#### Exercise requirements:
An exact, word-for-word copy of the entries is required, beginning at the line that contains "Page size: 1500x1125." and ending at the last line, both included.

#### Document layout analysis data:
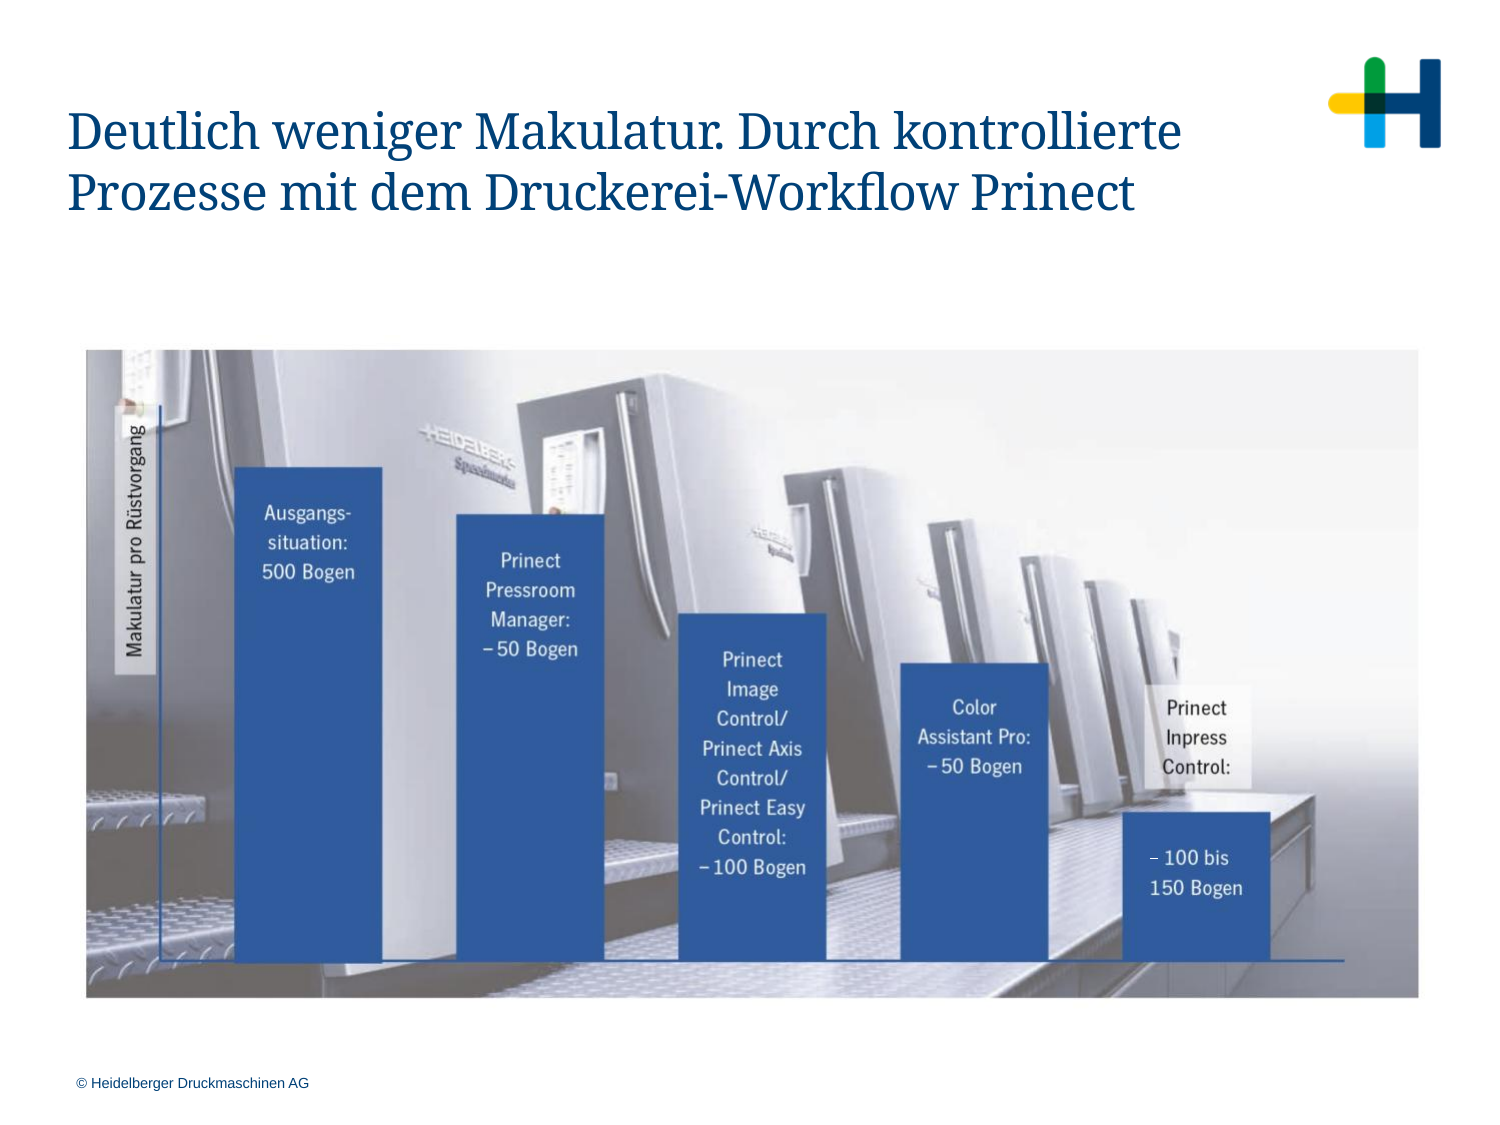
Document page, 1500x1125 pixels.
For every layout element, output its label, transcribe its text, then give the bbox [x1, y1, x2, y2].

title Deutlich weniger Makulatur. Durch kontrollierte Prozesse mit dem Druckerei-Workflow Prinect [56, 99, 1300, 232]
picture [1295, 6, 1494, 201]
picture [80, 335, 1427, 1009]
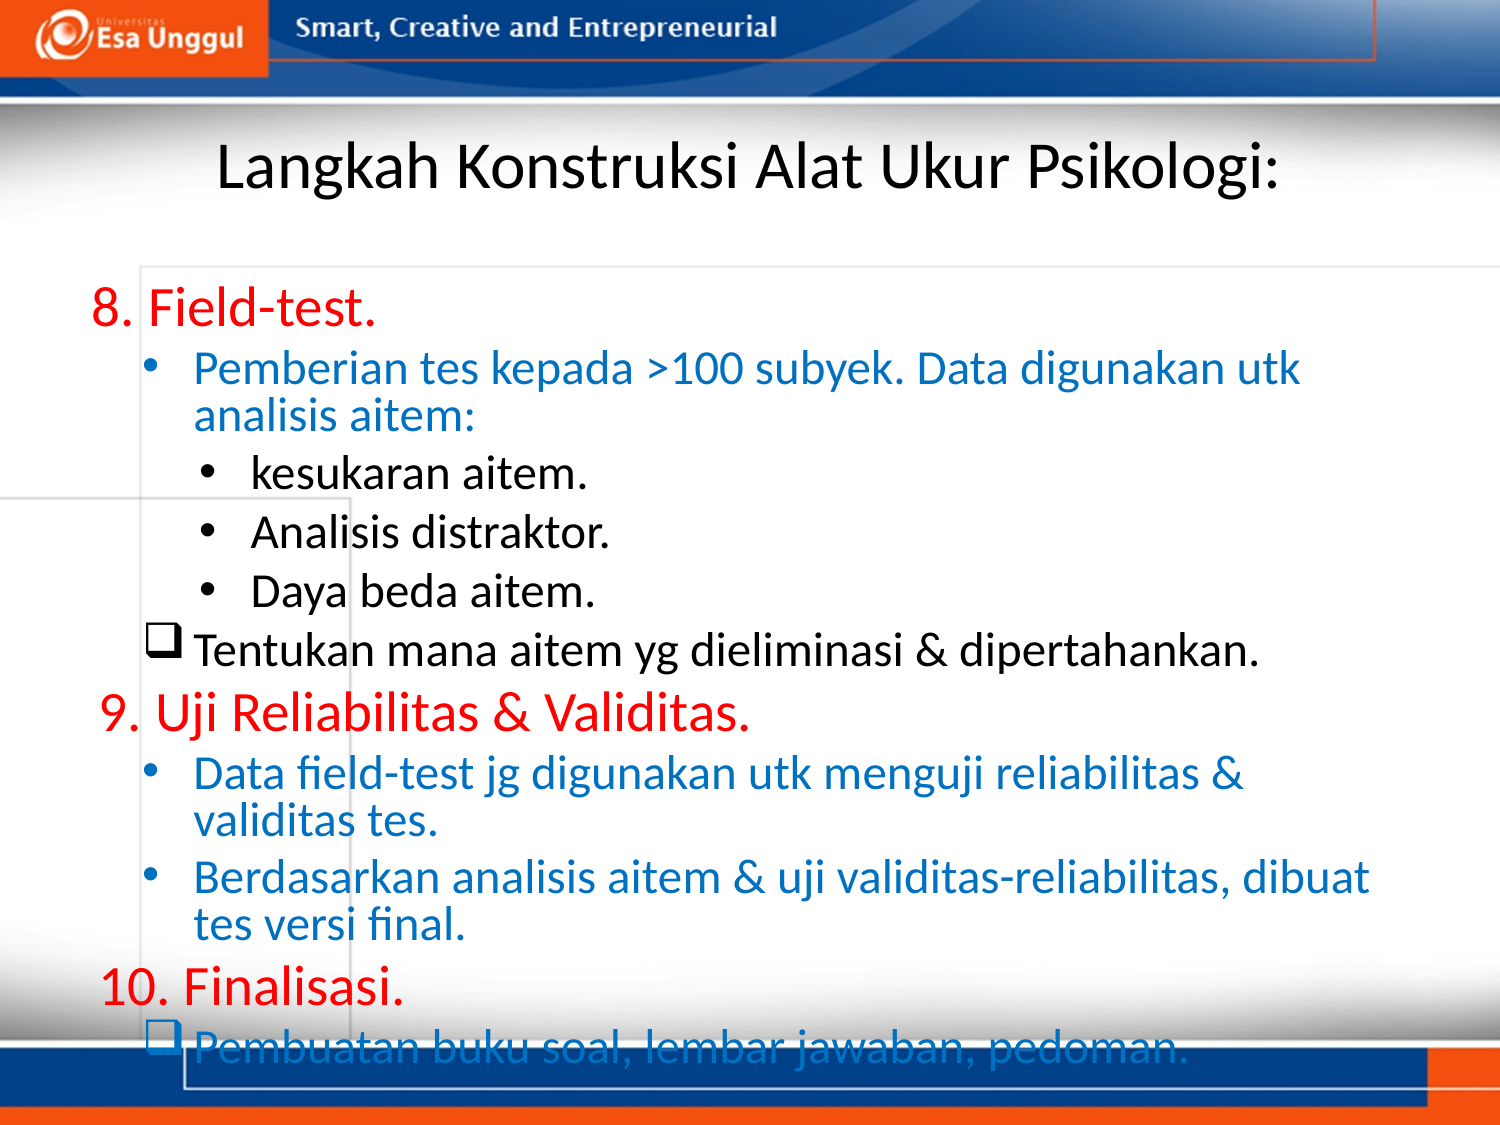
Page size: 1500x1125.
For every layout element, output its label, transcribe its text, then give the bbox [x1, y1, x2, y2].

title Langkah Konstruksi Alat Ukur Psikologi: [75, 90, 1425, 233]
list 8. Field-test. Pemberian tes kepada >100 subyek. Data digunakan utk analisis aitem: kesukaran aitem. Analisis distraktor. Daya beda aitem. Tentukan mana aitem yg dieliminasi & dipertahankan. 9. Uji Reliabilitas & Validitas. Data field-test jg digunakan utk menguji reliabilitas & validitas tes. Berdasarkan analisis aitem & uji validitas-reliabilitas, dibuat tes versi final. 10. Finalisasi. Pembuatan buku soal, lembar jawaban, pedoman. [76, 275, 1413, 1083]
picture [0, 0, 1500, 1125]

#### Task output:
Page size: 1500x1125.
For every layout element, output its label, transcribe its text, then give the bbox [x1, y1, x2, y2].

title Langkah Konstruksi Alat Ukur Psikologi: [75, 90, 1425, 233]
list 8. Field-test. Pemberian tes kepada >100 subyek. Data digunakan utk analisis aitem: kesukaran aitem. Analisis distraktor. Daya beda aitem. Tentukan mana aitem yg dieliminasi & dipertahankan. 9. Uji Reliabilitas & Validitas. Data field-test jg digunakan utk menguji reliabilitas & validitas tes. Berdasarkan analisis aitem & uji validitas-reliabilitas, dibuat tes versi final. 10. Finalisasi. Pembuatan buku soal, lembar jawaban, pedoman. [76, 275, 1413, 1083]
picture [0, 0, 1500, 1125]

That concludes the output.